Work required: Every line of the entries below that carries the string "pixels" should be copied.

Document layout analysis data
==================================================

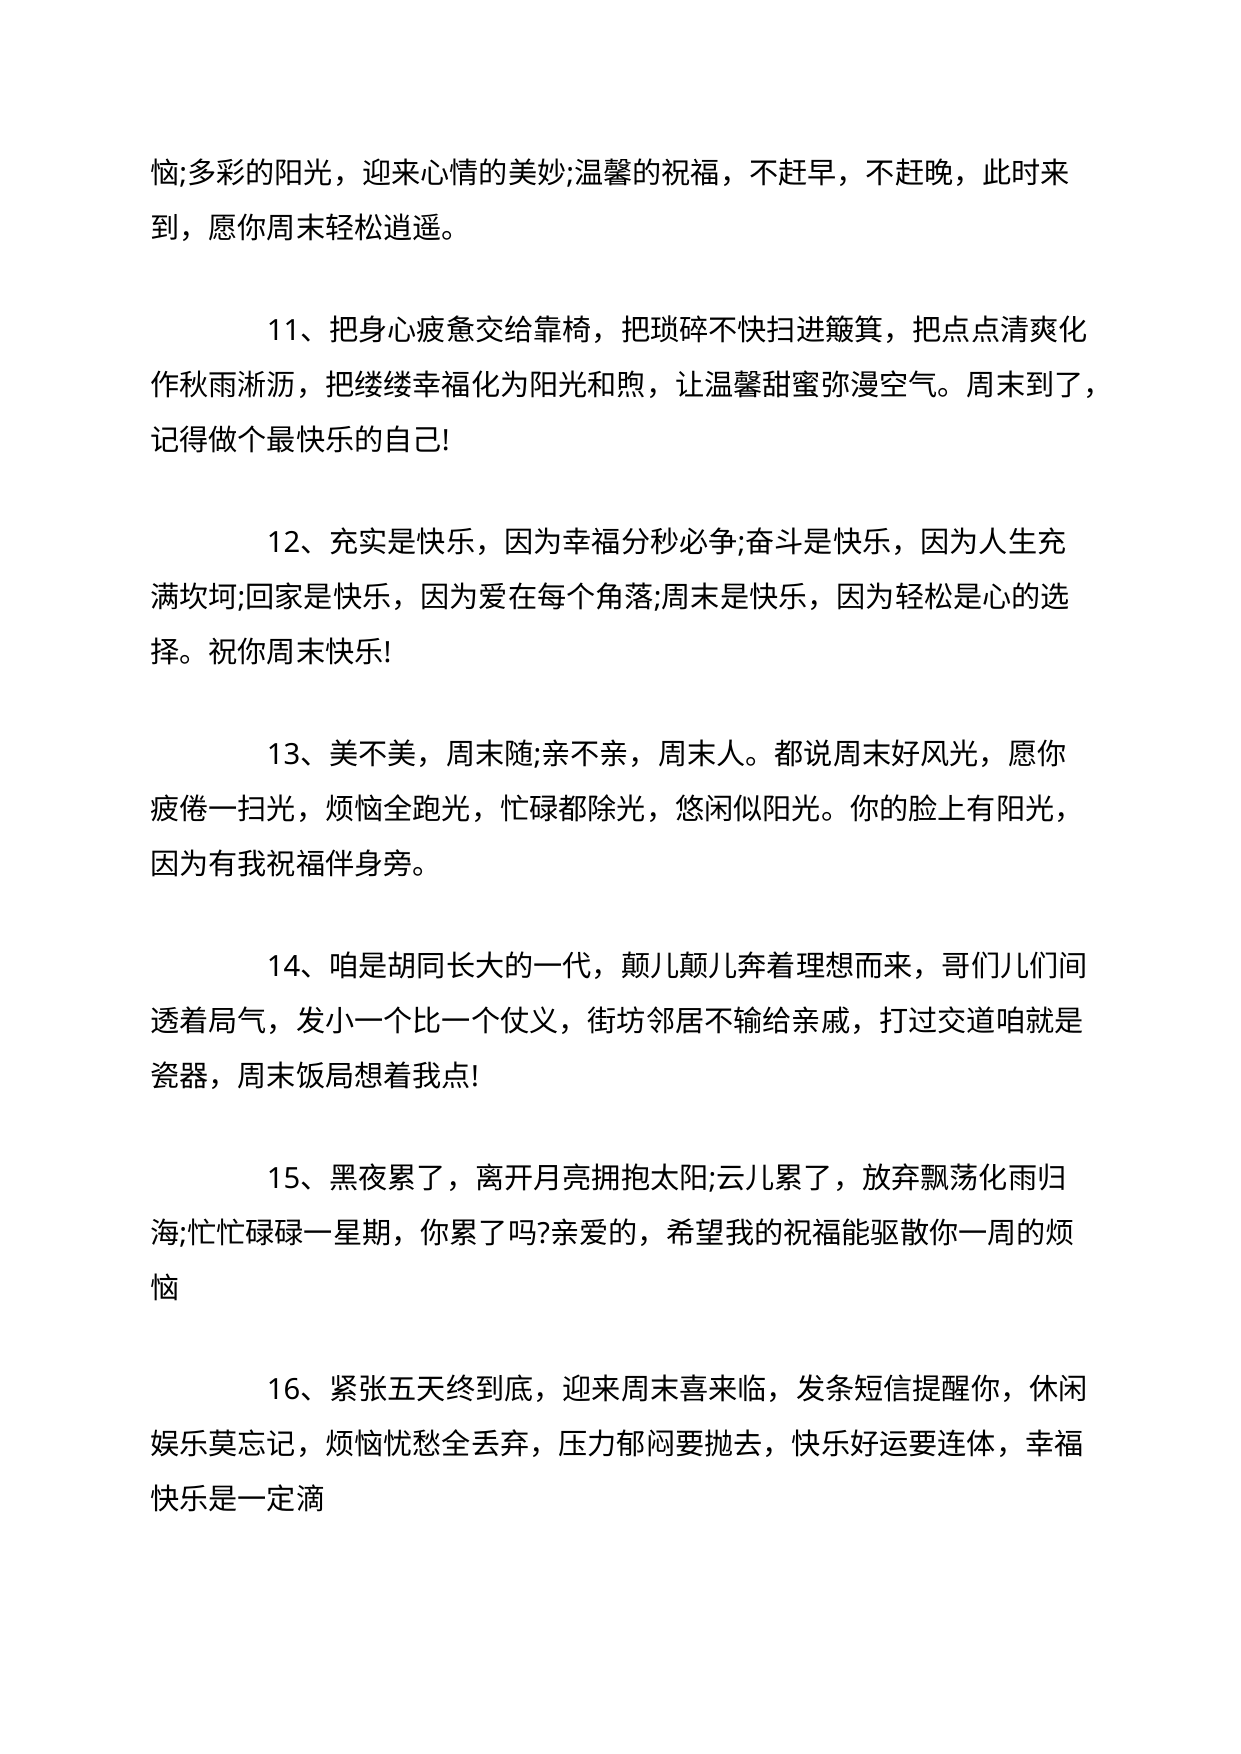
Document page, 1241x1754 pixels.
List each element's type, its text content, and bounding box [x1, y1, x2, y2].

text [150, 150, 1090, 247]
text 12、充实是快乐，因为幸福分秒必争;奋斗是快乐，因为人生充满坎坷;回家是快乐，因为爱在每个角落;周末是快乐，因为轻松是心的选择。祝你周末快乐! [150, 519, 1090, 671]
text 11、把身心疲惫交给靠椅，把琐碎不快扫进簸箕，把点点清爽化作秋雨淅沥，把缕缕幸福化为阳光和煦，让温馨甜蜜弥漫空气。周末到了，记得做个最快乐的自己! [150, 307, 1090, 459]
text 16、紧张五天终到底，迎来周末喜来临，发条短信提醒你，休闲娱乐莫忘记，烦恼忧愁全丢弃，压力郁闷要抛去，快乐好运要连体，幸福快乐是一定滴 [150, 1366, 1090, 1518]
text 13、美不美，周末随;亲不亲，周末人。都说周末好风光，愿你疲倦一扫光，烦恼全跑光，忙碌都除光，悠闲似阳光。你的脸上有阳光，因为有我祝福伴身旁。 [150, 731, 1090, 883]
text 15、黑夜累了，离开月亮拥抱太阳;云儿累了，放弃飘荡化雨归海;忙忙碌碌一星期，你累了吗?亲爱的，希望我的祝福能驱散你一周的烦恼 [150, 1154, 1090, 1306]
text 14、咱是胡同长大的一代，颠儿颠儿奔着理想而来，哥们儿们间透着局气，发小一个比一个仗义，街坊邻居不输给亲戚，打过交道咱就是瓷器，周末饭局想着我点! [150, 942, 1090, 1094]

==================================================

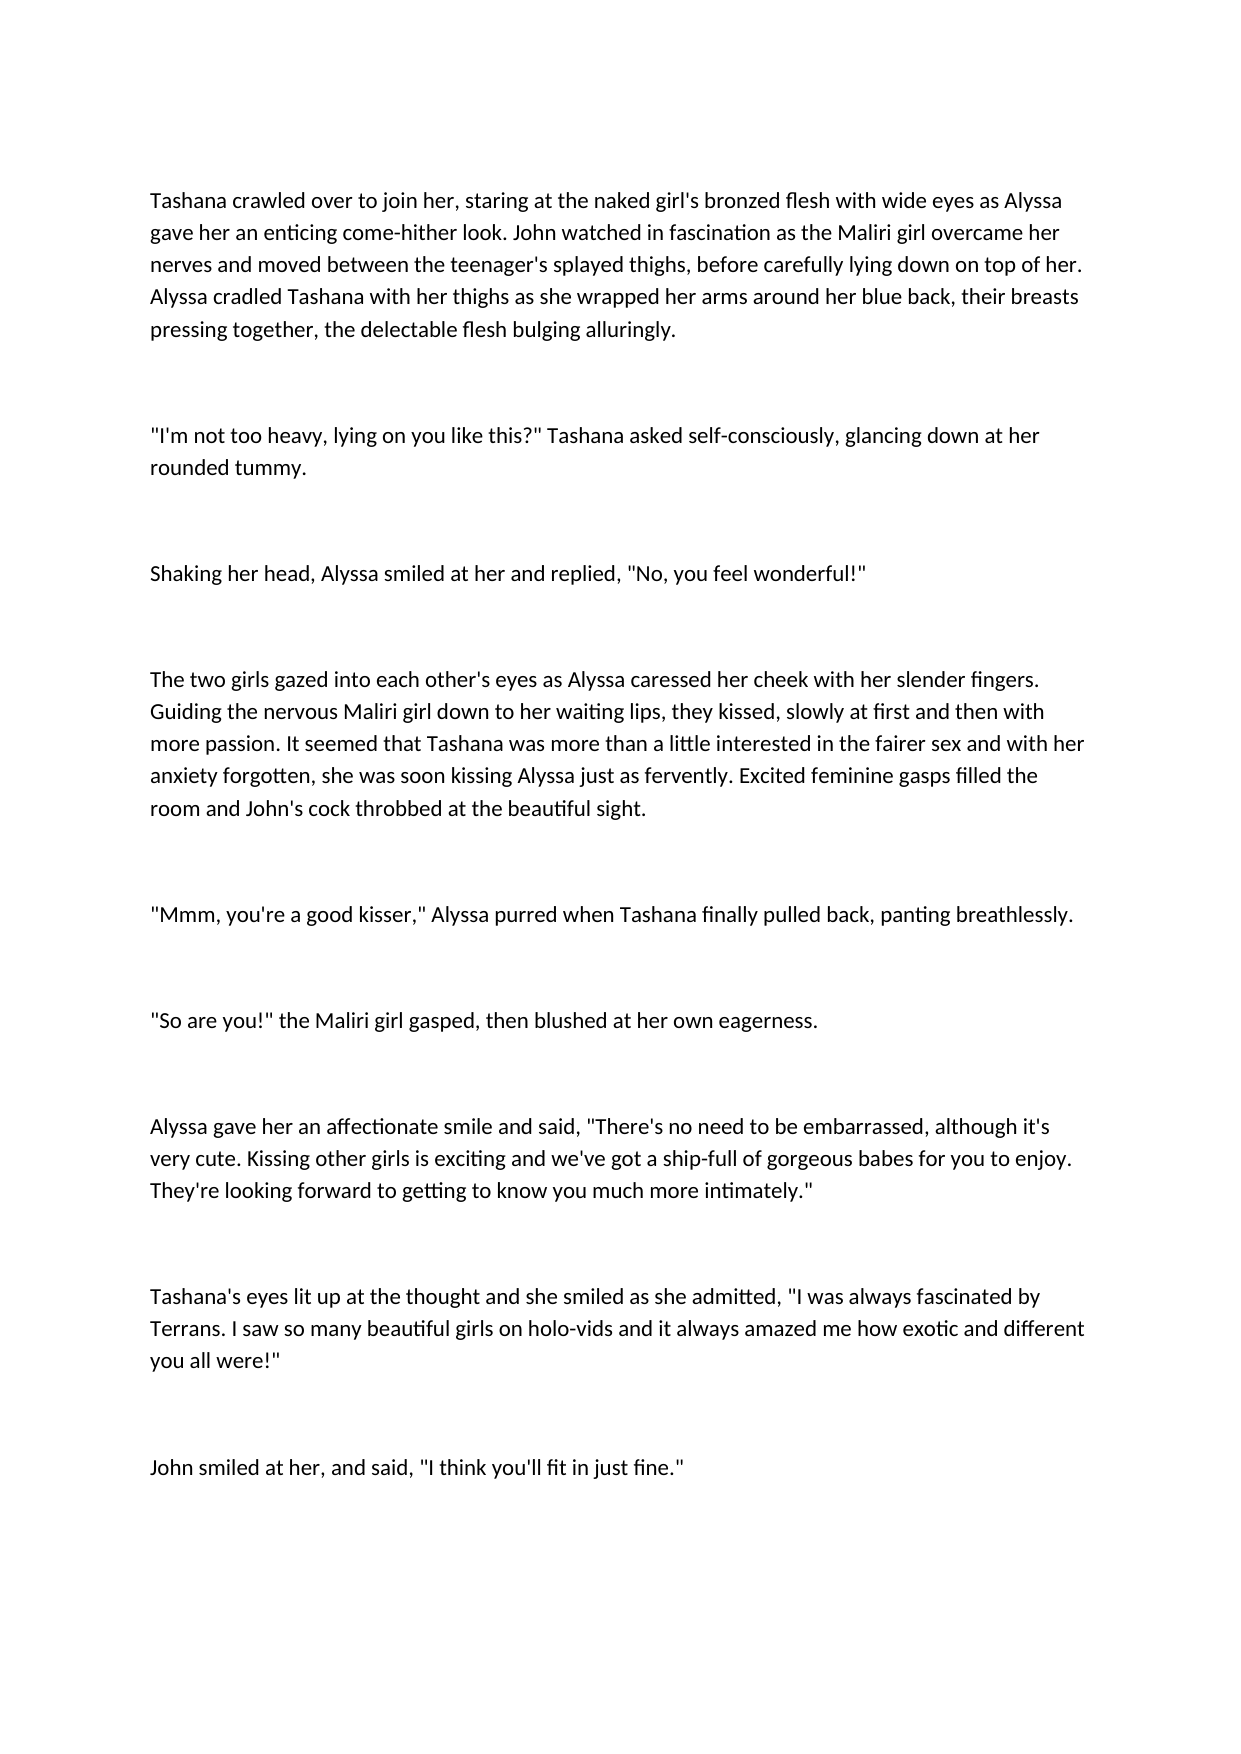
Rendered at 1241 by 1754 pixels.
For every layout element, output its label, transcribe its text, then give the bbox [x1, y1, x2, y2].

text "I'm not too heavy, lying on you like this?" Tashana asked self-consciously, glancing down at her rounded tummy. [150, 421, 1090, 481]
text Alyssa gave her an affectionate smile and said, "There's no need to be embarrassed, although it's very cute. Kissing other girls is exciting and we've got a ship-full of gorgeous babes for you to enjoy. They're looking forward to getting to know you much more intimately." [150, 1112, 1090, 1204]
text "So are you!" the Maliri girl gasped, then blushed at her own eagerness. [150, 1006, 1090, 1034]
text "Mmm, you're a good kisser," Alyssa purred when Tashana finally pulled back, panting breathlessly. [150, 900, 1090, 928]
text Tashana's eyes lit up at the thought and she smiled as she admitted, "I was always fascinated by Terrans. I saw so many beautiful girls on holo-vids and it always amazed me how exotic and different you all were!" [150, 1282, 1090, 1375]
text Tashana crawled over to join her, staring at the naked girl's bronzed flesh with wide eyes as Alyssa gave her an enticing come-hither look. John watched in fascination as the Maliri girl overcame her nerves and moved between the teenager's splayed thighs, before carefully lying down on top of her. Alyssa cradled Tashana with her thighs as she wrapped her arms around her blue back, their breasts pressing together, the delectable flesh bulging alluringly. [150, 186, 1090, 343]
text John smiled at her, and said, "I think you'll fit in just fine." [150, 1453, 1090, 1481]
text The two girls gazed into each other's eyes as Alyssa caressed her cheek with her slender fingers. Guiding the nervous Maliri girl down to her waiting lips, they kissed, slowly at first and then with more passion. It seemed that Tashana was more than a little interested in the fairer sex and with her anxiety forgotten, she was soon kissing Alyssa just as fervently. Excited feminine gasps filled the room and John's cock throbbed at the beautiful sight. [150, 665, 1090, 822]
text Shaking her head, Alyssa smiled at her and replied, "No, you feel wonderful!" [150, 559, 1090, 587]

==================================================

Output for this exercise:
Document page, 1241x1754 pixels.
Rendered at 1241 by 1754 pixels.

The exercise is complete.